_Stated problem_. Repeat the lines below unchanged, starting at the line that contains "pose: elev=317.5 azim=149.3" and ending at the line that contains "Dot at: (190, 254)", with both of those lines included.
--- START Available data ---
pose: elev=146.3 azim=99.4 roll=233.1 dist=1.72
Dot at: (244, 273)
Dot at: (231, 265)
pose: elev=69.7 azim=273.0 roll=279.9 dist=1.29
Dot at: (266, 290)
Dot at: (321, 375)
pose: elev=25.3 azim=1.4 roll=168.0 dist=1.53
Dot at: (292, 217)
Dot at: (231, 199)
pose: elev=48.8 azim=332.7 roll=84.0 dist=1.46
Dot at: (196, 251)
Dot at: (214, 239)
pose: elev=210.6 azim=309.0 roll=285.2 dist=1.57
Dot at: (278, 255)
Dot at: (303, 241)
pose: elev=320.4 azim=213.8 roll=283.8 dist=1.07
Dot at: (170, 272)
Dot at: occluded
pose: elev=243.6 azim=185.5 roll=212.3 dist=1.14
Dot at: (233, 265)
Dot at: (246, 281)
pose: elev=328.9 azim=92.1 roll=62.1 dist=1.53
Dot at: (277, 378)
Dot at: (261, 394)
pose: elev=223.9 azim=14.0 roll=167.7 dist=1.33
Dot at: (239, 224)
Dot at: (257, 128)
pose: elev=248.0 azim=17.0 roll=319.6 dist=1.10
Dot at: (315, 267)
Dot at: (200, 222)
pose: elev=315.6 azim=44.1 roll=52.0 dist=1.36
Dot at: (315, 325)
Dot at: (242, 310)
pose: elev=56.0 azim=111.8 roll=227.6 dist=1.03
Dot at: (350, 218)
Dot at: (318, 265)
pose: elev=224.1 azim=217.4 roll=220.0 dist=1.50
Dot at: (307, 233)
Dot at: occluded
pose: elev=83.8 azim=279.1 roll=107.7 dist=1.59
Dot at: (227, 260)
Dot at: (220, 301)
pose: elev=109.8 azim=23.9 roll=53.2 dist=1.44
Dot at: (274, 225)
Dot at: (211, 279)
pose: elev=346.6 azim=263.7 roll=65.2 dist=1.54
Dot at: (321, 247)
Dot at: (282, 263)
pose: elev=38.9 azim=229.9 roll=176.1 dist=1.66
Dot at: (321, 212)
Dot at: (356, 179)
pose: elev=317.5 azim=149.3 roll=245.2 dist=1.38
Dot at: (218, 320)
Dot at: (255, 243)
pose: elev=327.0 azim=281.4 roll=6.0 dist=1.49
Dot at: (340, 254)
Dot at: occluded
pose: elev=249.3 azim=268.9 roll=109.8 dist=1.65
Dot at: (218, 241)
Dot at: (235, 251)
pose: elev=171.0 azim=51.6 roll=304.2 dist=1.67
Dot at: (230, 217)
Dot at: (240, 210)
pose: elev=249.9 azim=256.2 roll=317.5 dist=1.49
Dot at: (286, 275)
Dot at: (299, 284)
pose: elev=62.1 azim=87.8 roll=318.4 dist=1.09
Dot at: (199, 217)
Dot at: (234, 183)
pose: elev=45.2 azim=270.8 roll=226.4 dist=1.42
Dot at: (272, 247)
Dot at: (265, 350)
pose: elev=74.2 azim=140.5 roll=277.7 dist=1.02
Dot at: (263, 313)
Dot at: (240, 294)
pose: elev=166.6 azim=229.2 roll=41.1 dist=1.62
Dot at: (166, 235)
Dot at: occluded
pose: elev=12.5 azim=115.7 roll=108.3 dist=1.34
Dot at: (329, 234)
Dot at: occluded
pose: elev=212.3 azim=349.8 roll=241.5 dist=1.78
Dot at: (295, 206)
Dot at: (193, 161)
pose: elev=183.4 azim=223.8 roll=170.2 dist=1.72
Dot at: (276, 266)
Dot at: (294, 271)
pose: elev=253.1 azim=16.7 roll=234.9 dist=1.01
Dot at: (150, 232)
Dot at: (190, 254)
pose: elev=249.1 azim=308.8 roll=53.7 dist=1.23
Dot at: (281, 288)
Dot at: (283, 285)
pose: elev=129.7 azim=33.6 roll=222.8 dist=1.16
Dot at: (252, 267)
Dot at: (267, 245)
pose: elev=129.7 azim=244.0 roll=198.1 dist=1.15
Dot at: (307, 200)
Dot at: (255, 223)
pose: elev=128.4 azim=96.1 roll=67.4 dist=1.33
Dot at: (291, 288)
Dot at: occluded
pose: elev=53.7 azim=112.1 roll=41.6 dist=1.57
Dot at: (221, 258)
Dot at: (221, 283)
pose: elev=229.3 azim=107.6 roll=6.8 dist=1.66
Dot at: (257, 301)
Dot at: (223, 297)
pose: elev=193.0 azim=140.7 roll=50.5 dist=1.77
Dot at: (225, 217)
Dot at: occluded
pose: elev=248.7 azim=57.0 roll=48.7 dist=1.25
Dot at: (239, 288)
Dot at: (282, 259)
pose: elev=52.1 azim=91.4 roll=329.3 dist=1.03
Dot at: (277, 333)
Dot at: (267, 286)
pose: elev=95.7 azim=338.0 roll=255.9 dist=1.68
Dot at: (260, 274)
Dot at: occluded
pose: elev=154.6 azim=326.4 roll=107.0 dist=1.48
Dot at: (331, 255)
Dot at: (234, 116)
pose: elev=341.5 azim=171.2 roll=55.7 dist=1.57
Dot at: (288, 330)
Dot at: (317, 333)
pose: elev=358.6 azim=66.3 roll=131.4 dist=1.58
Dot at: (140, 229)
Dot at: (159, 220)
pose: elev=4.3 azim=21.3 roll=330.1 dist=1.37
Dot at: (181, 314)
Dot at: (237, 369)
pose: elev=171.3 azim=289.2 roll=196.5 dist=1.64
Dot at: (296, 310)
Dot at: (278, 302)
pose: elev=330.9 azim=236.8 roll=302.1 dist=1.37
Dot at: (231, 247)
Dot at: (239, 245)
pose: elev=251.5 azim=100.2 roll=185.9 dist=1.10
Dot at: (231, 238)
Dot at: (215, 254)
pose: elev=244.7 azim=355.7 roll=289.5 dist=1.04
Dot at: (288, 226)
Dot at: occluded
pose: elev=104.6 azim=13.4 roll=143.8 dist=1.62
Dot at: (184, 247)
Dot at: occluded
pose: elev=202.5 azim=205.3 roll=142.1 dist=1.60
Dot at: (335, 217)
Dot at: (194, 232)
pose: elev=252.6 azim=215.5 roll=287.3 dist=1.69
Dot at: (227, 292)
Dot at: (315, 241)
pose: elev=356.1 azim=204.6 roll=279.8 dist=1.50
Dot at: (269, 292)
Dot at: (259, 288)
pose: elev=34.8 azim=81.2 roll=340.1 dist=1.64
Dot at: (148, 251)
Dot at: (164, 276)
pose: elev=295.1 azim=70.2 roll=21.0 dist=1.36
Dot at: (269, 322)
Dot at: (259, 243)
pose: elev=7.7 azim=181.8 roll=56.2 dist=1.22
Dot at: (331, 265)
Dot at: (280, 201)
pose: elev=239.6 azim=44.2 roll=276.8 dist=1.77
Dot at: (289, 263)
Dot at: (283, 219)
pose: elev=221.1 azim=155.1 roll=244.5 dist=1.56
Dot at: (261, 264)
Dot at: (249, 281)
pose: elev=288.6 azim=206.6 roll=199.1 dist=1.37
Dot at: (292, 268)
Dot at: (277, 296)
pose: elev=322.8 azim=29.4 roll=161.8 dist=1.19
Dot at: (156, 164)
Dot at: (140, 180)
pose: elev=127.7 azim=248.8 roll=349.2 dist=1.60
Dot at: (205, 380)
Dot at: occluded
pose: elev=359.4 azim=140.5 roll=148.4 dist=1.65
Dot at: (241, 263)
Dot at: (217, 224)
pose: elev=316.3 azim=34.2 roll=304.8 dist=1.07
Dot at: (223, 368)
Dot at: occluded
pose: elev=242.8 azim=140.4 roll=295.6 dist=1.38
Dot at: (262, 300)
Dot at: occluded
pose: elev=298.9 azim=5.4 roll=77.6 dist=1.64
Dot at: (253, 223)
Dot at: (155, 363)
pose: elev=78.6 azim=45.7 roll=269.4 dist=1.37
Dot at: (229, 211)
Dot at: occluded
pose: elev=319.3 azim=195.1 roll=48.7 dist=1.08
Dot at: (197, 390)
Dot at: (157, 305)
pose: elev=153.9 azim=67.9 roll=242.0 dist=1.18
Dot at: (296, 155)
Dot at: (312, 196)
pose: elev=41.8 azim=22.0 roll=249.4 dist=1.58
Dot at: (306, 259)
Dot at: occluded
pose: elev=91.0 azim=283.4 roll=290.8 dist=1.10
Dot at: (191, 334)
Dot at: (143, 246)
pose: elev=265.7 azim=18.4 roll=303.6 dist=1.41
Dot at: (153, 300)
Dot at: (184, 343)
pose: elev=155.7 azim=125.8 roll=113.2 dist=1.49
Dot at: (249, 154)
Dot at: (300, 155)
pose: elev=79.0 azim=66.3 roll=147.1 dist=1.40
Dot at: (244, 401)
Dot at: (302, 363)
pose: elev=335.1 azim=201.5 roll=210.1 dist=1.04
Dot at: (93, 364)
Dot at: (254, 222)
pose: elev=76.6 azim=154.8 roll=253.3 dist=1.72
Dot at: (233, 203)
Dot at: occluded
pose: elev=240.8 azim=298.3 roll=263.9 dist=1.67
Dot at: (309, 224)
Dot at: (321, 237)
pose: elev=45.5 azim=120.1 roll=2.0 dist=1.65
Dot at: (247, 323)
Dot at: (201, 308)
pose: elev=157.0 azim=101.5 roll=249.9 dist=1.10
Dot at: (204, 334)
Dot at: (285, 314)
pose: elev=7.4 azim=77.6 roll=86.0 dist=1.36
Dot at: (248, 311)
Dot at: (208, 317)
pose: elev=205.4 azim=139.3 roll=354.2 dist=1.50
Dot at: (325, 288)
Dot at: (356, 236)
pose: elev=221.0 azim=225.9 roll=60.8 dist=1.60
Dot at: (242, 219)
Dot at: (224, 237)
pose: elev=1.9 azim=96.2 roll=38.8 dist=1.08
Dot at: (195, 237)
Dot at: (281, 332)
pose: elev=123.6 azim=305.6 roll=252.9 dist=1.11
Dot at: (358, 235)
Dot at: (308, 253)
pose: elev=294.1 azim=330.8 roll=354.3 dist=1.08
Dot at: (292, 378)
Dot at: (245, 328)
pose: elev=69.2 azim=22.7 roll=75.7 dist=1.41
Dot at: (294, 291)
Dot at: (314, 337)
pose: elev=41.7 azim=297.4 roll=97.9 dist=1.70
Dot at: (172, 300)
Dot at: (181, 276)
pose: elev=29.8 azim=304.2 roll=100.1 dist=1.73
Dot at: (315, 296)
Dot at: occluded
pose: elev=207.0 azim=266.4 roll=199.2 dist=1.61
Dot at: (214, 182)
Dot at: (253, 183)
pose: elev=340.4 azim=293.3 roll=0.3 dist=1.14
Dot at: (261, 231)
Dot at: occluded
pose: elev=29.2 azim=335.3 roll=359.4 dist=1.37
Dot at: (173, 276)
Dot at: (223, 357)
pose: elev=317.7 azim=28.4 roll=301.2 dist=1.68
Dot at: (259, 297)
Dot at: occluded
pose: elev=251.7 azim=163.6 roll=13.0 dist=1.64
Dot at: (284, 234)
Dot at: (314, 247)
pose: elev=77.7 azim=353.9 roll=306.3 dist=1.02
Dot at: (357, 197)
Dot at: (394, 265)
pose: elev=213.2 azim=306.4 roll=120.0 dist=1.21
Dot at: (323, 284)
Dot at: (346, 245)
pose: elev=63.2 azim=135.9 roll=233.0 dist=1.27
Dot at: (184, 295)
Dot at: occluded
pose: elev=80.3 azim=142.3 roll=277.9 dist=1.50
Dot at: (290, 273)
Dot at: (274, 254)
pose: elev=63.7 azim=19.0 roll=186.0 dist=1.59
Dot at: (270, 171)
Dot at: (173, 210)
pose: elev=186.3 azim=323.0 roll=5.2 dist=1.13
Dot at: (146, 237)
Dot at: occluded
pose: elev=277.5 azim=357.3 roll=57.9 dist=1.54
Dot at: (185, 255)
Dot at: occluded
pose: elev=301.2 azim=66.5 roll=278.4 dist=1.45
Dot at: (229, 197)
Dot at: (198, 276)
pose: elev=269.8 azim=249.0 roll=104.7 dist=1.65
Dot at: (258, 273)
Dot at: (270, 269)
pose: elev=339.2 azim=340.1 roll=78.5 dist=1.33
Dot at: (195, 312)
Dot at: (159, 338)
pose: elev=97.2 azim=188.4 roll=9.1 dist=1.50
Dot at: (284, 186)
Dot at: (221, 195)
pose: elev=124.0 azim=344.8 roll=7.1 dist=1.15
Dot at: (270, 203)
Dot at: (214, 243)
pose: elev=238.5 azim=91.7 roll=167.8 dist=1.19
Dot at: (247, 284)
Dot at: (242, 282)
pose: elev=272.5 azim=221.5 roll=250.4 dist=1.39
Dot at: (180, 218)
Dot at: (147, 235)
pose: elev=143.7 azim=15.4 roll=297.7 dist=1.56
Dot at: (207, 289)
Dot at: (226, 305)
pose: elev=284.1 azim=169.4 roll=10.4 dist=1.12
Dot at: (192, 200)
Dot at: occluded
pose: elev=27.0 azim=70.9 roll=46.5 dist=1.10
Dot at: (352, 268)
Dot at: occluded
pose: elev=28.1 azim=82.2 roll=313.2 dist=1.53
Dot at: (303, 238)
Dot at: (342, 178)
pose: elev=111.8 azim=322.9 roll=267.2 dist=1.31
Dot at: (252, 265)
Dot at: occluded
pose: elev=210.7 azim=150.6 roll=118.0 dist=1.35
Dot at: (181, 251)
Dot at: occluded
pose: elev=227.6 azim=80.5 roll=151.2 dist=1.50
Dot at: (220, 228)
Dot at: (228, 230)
--- END Available data ---
_Output for this task_.
pose: elev=317.5 azim=149.3 roll=245.2 dist=1.38
Dot at: (218, 320)
Dot at: (255, 243)
pose: elev=327.0 azim=281.4 roll=6.0 dist=1.49
Dot at: (340, 254)
Dot at: occluded
pose: elev=249.3 azim=268.9 roll=109.8 dist=1.65
Dot at: (218, 241)
Dot at: (235, 251)
pose: elev=171.0 azim=51.6 roll=304.2 dist=1.67
Dot at: (230, 217)
Dot at: (240, 210)
pose: elev=249.9 azim=256.2 roll=317.5 dist=1.49
Dot at: (286, 275)
Dot at: (299, 284)
pose: elev=62.1 azim=87.8 roll=318.4 dist=1.09
Dot at: (199, 217)
Dot at: (234, 183)
pose: elev=45.2 azim=270.8 roll=226.4 dist=1.42
Dot at: (272, 247)
Dot at: (265, 350)
pose: elev=74.2 azim=140.5 roll=277.7 dist=1.02
Dot at: (263, 313)
Dot at: (240, 294)
pose: elev=166.6 azim=229.2 roll=41.1 dist=1.62
Dot at: (166, 235)
Dot at: occluded
pose: elev=12.5 azim=115.7 roll=108.3 dist=1.34
Dot at: (329, 234)
Dot at: occluded
pose: elev=212.3 azim=349.8 roll=241.5 dist=1.78
Dot at: (295, 206)
Dot at: (193, 161)
pose: elev=183.4 azim=223.8 roll=170.2 dist=1.72
Dot at: (276, 266)
Dot at: (294, 271)
pose: elev=253.1 azim=16.7 roll=234.9 dist=1.01
Dot at: (150, 232)
Dot at: (190, 254)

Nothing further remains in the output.